Other 'wake-up' practices include kapalarandhradhauti which are a set of skull cleansing massages for the face region. These movements warm up the sinuses (the cave-like hollows in the skull which can get clogged during respiratory ailments). These are usually clogged in the morning and the skull-cleansing massages help to decongest them. The light pressure on the jawline and the earlobe also trigger the acupressure points for peristalsis, so elimination is smooth.

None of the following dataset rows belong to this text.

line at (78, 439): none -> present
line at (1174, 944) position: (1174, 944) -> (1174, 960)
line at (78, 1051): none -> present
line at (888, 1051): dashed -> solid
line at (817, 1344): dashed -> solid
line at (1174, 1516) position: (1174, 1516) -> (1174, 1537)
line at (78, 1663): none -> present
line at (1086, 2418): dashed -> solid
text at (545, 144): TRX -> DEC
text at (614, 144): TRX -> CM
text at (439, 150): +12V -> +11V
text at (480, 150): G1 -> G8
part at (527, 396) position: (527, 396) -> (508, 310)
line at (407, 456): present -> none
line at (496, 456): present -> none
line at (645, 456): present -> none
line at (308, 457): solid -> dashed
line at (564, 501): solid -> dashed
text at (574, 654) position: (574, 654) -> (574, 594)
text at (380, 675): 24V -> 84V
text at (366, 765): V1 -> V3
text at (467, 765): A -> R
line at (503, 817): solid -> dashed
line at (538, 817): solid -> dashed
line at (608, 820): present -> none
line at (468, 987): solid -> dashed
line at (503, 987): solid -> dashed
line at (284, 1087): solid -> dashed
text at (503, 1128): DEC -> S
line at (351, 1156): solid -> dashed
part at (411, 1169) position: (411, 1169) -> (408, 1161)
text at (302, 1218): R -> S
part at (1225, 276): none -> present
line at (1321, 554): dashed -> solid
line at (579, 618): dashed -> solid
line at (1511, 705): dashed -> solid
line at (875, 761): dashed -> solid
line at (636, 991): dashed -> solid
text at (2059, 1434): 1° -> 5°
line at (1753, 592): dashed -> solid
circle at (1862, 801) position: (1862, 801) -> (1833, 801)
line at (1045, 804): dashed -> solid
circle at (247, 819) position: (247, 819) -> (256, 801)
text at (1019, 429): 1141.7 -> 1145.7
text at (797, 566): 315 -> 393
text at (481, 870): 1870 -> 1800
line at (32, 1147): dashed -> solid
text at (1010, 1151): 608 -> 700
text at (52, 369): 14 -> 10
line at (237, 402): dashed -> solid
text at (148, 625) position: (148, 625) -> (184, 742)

Beginners may wonder how all this may be fitted into a busy routine. But once these become a habit you will not worry about the time. I mean, does anyone worry how long it takes to brush one's teeth? And having worried, does one dispense with it because one does not have the time? So, too with most cleansing, wake-up practices of yoga.
For lying abdominal twist, lie back. Place interlocked fingers under the head. Bring legs together, so they are touching. Fold at knees, bringing feet closer to buttocks. Inhale. Exhaling, press the knees to the floor on the right. Hold for a few seconds, breathing normally. Inhale, returning to starting position. Repeat on the other side. Do dynamically a few times, faster. Later, you may incorporate the movement of the head, too. When knees are pressed on the floor on the right, turn your head to look on the left. And vice versa.
This gives a full body stretch. Since the pose applies a powerful massage on the abdomen, it encourages peristalsis, relieving constipation and aiding weight loss by boosting metabolism. It also works out the spinal nerves.